Kinshasa est plus jamais désarmé. Il aborde ce nouveau round de pourparlers de Kampala avec un sérieux handicap : on le tient par les couilles. Affaibli, il ne peut plus relever la tête ni rouspéter. Au risque de se faire lyncher  par les sous-traitants du projet de balkanisation du Congo. Pour ceux qui suivent de très près l’évolution de la situation politique en RDC depuis son indépendance, l’Accord-cadre d’Addis-Abeba n’est pas une surprise du tout. C’est plutôt une suite logique dans la planification de la partition de l’ex-Colonie belge dont l’étendue territoriale  et les richesses innombrables font saliver tous les vautours de la planète.

Quelque part dans le monde occidental, il y a des gens qui se frottent des mains pour avoir franchi cette étape. Il s’agit, entre autres, des Américains Herman Cohen, Bill et Hillary Clinton, Susan Rice, Joe Frazer, Johnnie Carson, de l’Anglais Tony Blair, du Français Nicolas Sarkozy, du Chilien Aldo Ajello. Leur satisfaction réside dans cet espoir qu’ils nourrissent de voir un jour les richesses naturelles de la RDC profiter à ses voisins et, à travers ces derniers, à ceux qui en ont le plus besoin mais qui ont juré de ne jamais utiliser la voie normale pour y accéder.

L’OPINION CONGOLAISE OPPOSEE

La plupart des Congolais interrogés à ce sujet ont protesté contre la signature par le gouvernement de l’accord confectionné par les Nations unies. Les uns ont parlé d’un piège dans lequel le gouvernement est tombé, les autres ont fait état d’une complicité qui ne dit pas son nom.

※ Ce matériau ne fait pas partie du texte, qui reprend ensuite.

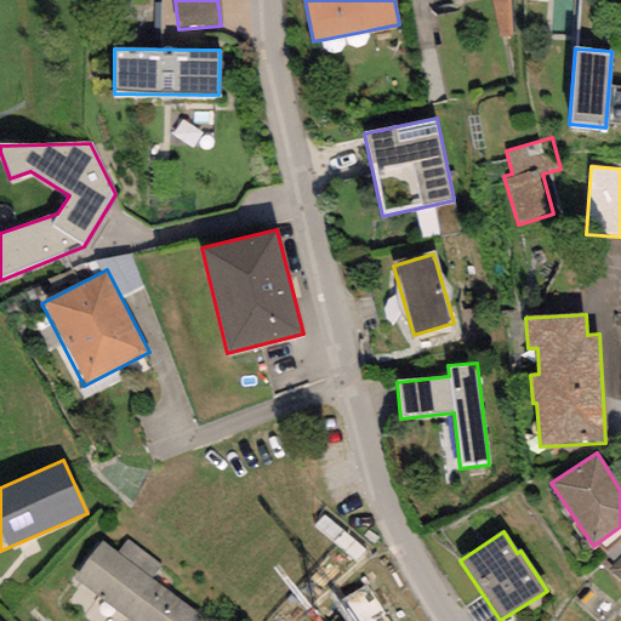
[(117,553),(101,542),(73,579),(130,620),(194,620),(199,615),(151,579),(161,565),(127,540),(117,553)]
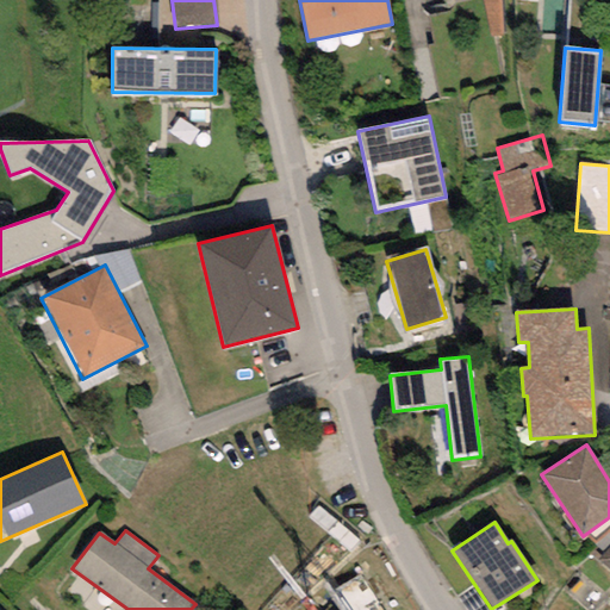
[(609,549),(598,564),(609,572),(609,549)]
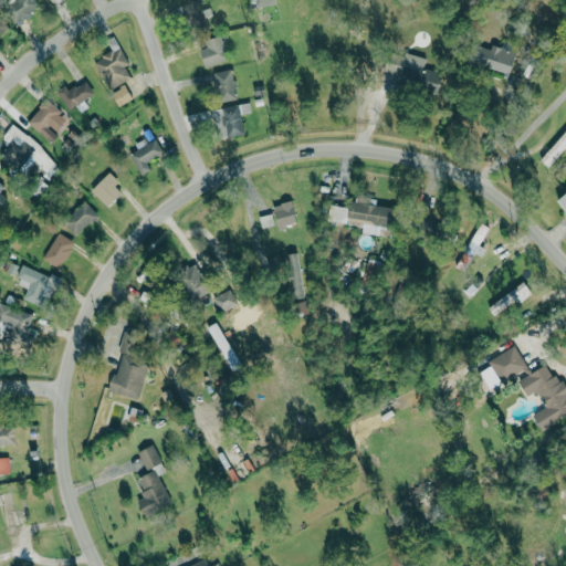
[(39,10),(33,0),(12,0),(4,4),(14,22),(39,10)]
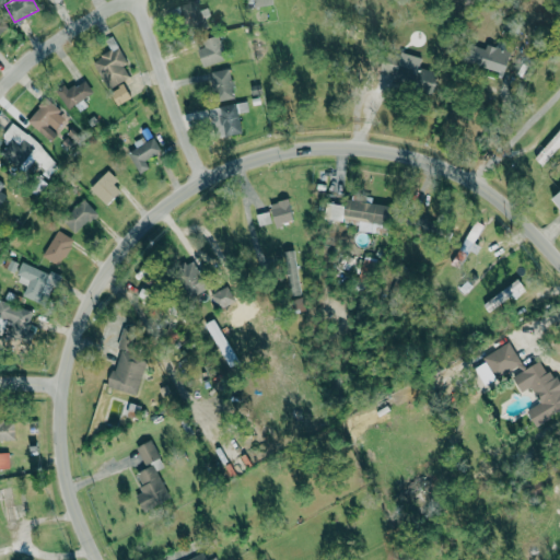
[(182,3),(187,31),(211,25),(207,8),(199,9),(197,0),(182,3)]
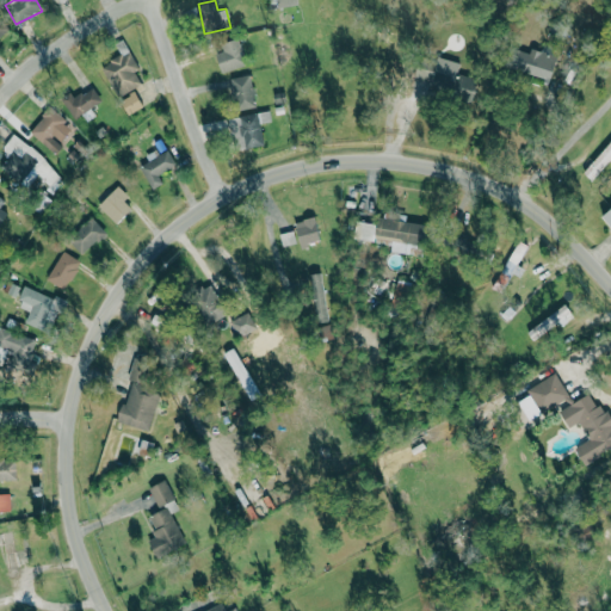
[(246,65),(238,38),(221,43),(223,50),(215,53),(221,73),(246,65)]
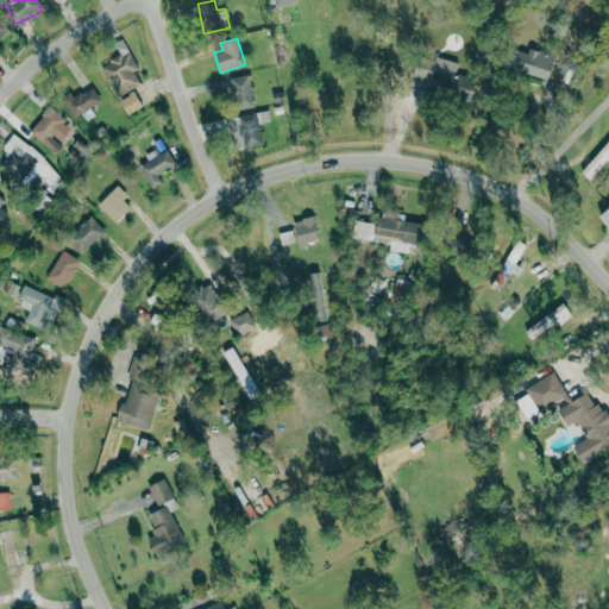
[(528,54),(516,49),(510,68),(548,80),(556,57),(529,49),(528,54)]
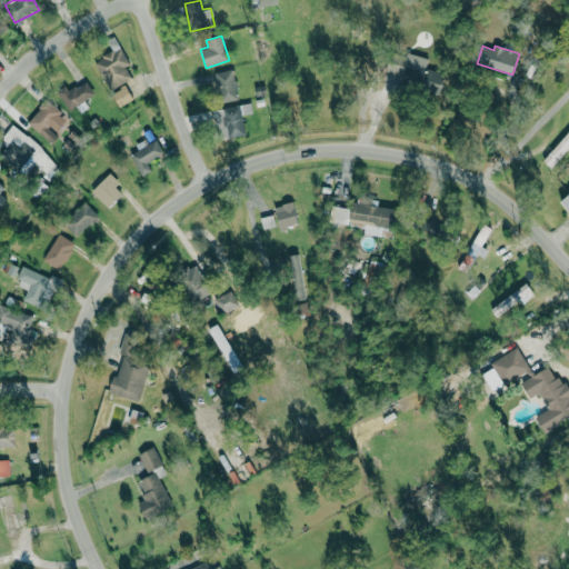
[(109,90),(135,78),(119,48),(95,61),(109,90)]
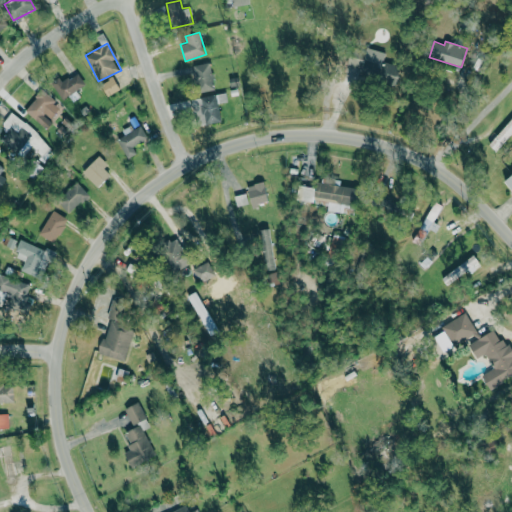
[(385,52),(350,46),(346,72),(401,80),(403,66),(383,62),(385,52)]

De manière générale, l’opinion congolaise propose que la question soit soumise au référendum populaire et, dans une moindre mesure à l’appréciation des deux Chambres du Parlement. Elle estime que le souverain est souvent ignoré dans beaucoup d’engagements que prend le gouvernement. Elle rappelle que l’Accord-cadre signé le 24 février 2013 à Addis-Abeba est le quinzième d’une série dont les retombées positives n’ont jamais été constatées sur le terrain toujours en proie à un cycle de guerres assorties d’une situation humanitaire davantage dégradante.

Par ailleurs, nombreux sont les Congolais qui ne comprennent pas le jeu que joue le secrétaire général des Nations unies. Soit Ban Ki-Moon est naïf, soit il se rend coupable d’une initiative semblable à celle qui a abouti à l’éclatement de la Yougoslavie et du Soudan. 

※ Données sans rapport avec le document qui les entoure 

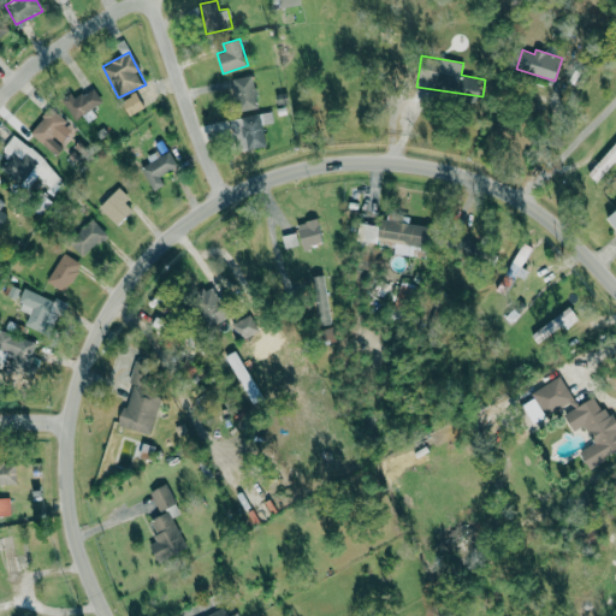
[(236,111),(256,108),(253,76),(232,78),(236,111)]
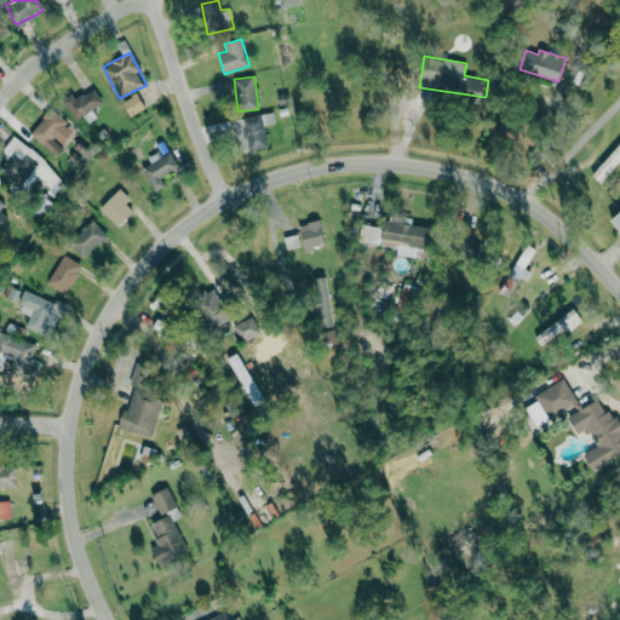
[(103,105),(96,89),(65,101),(73,118),(103,105)]
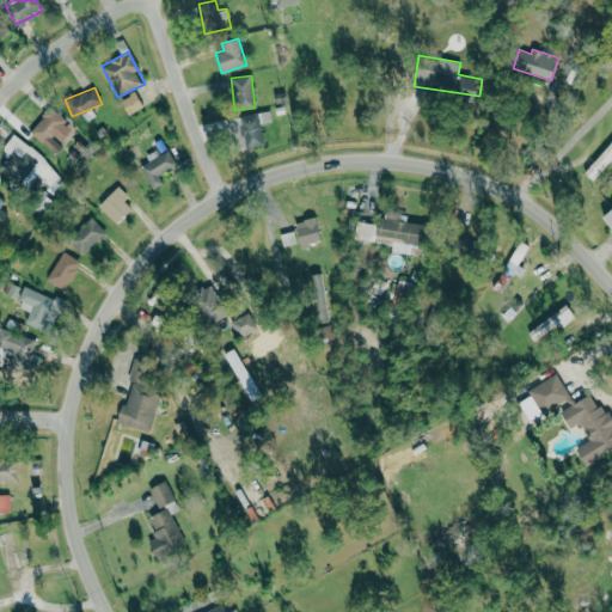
[(128,115),(144,106),(135,92),(120,99),(128,115)]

Il faut dire qu’à Kampala, le M23 voulait une remise en cause profonde du système politique, politique, économique et social en place en RDC. Kinshasa s’est par contre cadré à la seule évaluation de l’accord du 23 mars 2009, signé à Goma, sur lequel le M23 avait justifié au départ son action armée. En faisant signer à Addis-Abeba l’accord-cadre de paix en RDC, Ban Ki-moon vient d’une certaine manière de s’approprier les revendications du M23. C’est par lui que Kinshasa se voit aujourd’hui contraint de les intégrer entièrement dans les discussions de Kampala.

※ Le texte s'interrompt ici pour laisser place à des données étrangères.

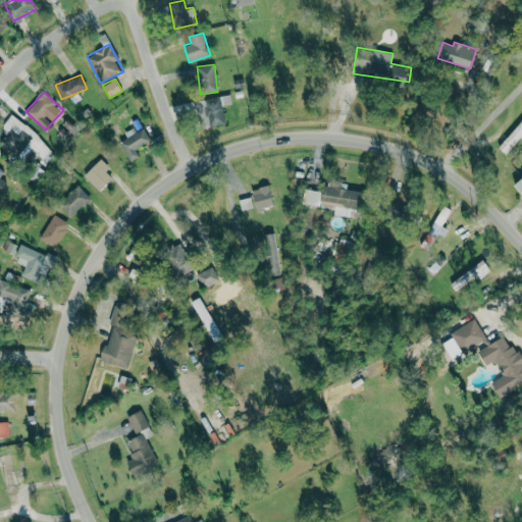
[(196,100),(199,127),(225,124),(223,105),(231,104),(230,96),(196,100)]
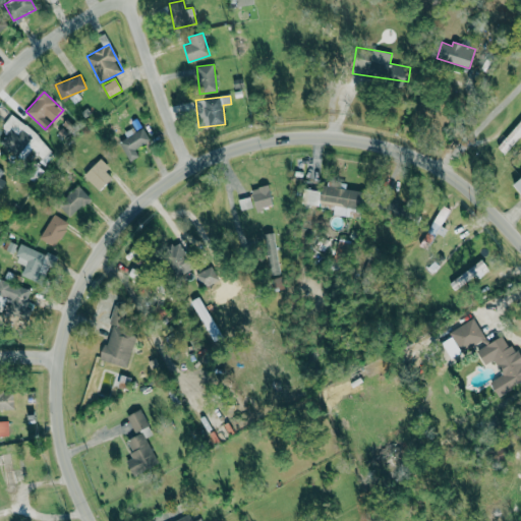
[(1,128),(5,132),(0,138),(0,143),(17,157),(36,132),(11,114),(1,128)]
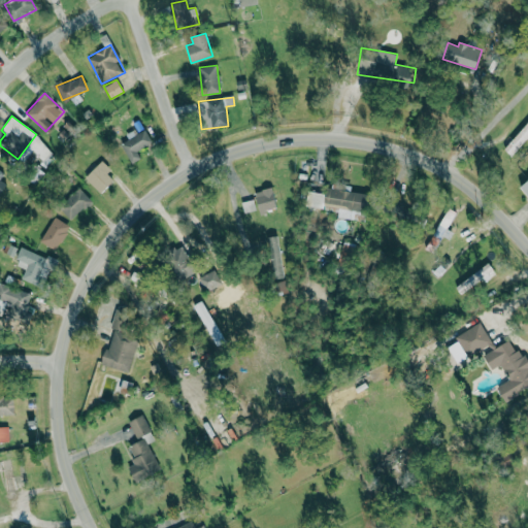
[(121,143),(131,164),(142,158),(138,150),(153,142),(144,127),(126,136),(128,139),(121,143)]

Si l’issue des pourparlers de Kampala demeure encore incertaine, l’évolution des événements sur le front diplomatique jouent comme toujours en défaveur de la RDC. Ce qui témoigne du degré de compromission au niveau interne de la RDC. Depuis toujours, le ver a été dans le fruit. Et, malgré des pressions de tous genres de l’opinion, ceux qui travaillent à l’ombre pour la balkanisation de la RDC n’ont pas lâché prise. Sinon rien ne saurait justifier la part belle accordée aux pays, supposés agresseurs, dans le dernier accord-cadre d’Addis-Abeba. Dans la capitale éthiopienne, la RDC a tout concédé sans pour autant obtenir de ses voisins des garanties nécessaires pour un retour rapide de la paix dans sa partie Est.
 
Mwalimu Kadari M. Mwene-Kabyana, Ph.D.